Pledging refers to delivering an asset as security for the payment of a debt. This asset will be forfeited if there is failure to deliver payment or fulfill the promise. For instance, in the case of a housing loan, a person can borrow money from a financial institution or bank to buy an apartment or construct a house. The collateral, in this case, is the house itself. The bank / financial institution usually provides a loan of up to 90% of the value of the apartment/house.

Hence, if the cost of the house is ₹25 lakhs, an amount of approximately ₹22.5 lakhs is available as a loan. In case the loan is not paid back in due time, the lender has a legal right to acquire the property, sell the same and realize the proceeds.

Pledging of shares works in a similar manner. Here the shares of a listed company are pledged. Anybody who owns shares of a public company can pledge the same and obtain a loan. However, investors need to take notice of the same when promoters of the company are pledging their holdings.

The Securities Exchange Board of India (SEBI) has issued new guidelines regarding pledging of stocks as collateral to receive margins for trading purposes.

The sequence of reformative steps introduced by the market watchdog aims to safeguard the interests of investors, bring in transparency and prevent brokerages from exploiting the client’s securities. These reforms came out in February and were initially scheduled to be implemented from June 1, 2020. The deadline was subsequently extended to August 1, 2020 and thereafter to September 1, 2020. While brokers continually requested for more time to make their systems ready, SEBI refused to further extend the deadline.

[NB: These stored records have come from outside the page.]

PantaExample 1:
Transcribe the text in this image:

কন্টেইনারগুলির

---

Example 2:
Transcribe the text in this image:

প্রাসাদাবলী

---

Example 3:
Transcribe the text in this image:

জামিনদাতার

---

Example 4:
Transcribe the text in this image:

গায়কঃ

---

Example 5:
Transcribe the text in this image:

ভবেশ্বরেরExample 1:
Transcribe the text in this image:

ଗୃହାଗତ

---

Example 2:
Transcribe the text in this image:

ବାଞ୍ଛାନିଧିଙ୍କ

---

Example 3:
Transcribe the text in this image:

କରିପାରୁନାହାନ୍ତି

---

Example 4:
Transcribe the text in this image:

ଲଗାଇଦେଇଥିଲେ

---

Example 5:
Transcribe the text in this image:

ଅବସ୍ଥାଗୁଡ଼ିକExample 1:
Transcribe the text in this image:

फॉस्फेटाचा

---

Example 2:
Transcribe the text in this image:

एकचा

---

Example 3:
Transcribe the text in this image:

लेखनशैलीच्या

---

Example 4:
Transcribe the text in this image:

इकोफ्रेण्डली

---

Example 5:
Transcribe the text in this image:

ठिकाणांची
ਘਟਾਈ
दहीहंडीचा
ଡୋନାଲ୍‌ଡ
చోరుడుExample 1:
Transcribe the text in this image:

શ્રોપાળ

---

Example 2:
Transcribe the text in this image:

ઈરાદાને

Earlier, one had to move their shares to the broker’s account from their demat account for the purpose of pledging. However, as per the new rules, shares will have to be pledged by following a process where the pledge is registered against the customer’s holdings in the records of the clearing corporation. Here is the procedure for pledging the stocks:

· The customer accesses the demat account to view the shareholdings and their respective haircut percentage and amount available as margin. Haircut percentage will differ from company to company. So, one needs to choose the shares that he or she wants to pledge and the amount of margin that will be available if those shares are pledged.

- Pledge request: In case of an online demat and trading account offered by brokers, the request can be made online. The customer needs to select the shares and their quantity to be pledged and submit the online request. Once the request is submitted, the customer receives an email from the clearing corporation. The customer then needs to authorize the pledge request to be able to activate it. On clicking the link received in the email, the customer will be required to enter PAN number and generate OTP. The OTP will have to be entered to be able to authorize the pledge request.

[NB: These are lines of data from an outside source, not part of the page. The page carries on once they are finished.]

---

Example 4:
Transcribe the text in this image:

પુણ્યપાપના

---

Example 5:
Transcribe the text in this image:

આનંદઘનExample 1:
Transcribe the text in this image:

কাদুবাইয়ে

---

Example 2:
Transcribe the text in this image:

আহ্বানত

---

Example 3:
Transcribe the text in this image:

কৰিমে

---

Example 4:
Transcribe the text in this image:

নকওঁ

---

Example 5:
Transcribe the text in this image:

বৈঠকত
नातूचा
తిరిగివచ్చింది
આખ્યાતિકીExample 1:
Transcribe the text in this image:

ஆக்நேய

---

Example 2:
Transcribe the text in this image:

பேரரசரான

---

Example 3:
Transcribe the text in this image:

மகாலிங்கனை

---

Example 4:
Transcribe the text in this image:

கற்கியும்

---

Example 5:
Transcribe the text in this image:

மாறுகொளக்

·- Charges for pledging: Pledging of shares entails some charges levied by the broker for each pledge request. It is important to check the charges in advance.

·- Pledge requests are then processed in batches through previously decided time slots by the clearing corporation.

·- Customers need to carry out this activity of pledge authentication for all the shares that were earlier placed for margin with the broker.

However the new guidelines have led to quite some ambiguity as is expected from any new procedure.

All the old pledges had to be removed and the new pledges were to be created from September 1. Brokers had managed to get extensions twice. They thought SEBI would give another extension, but the regulator refused. The new systems with the depositories were not in place. Brokers said the new system at the depositories could not take the load of the new share pledges.

While shares were pledged, it did not show up on brokers’ systems, denying investors opportunities to trade. Investors, who pledged their shares as per the new system, were unable to remove the shares from the pledge. As the crisis deepened, client reports from the clearing members could not be generated accurately. A joint statement by depositories and clearing corporations on Friday, clarified that a significant number of margin pledges were seamlessly processed September 1, 2020 onwards. The statement further elaborated that the new margin pledge process should stabilize in the coming week and normalize shortly.” Many Brokers have however pointed out that the initial disruptions continued even on Friday.

The new norms have become a topic of heated debate among brokers and investors. They are apprehensions that the stock trading process might become cumbersome and discourage many day traders from trading aggressively. However many experts also pointed out that these steps will lay down the solid foundation for a stronger and more transparent system.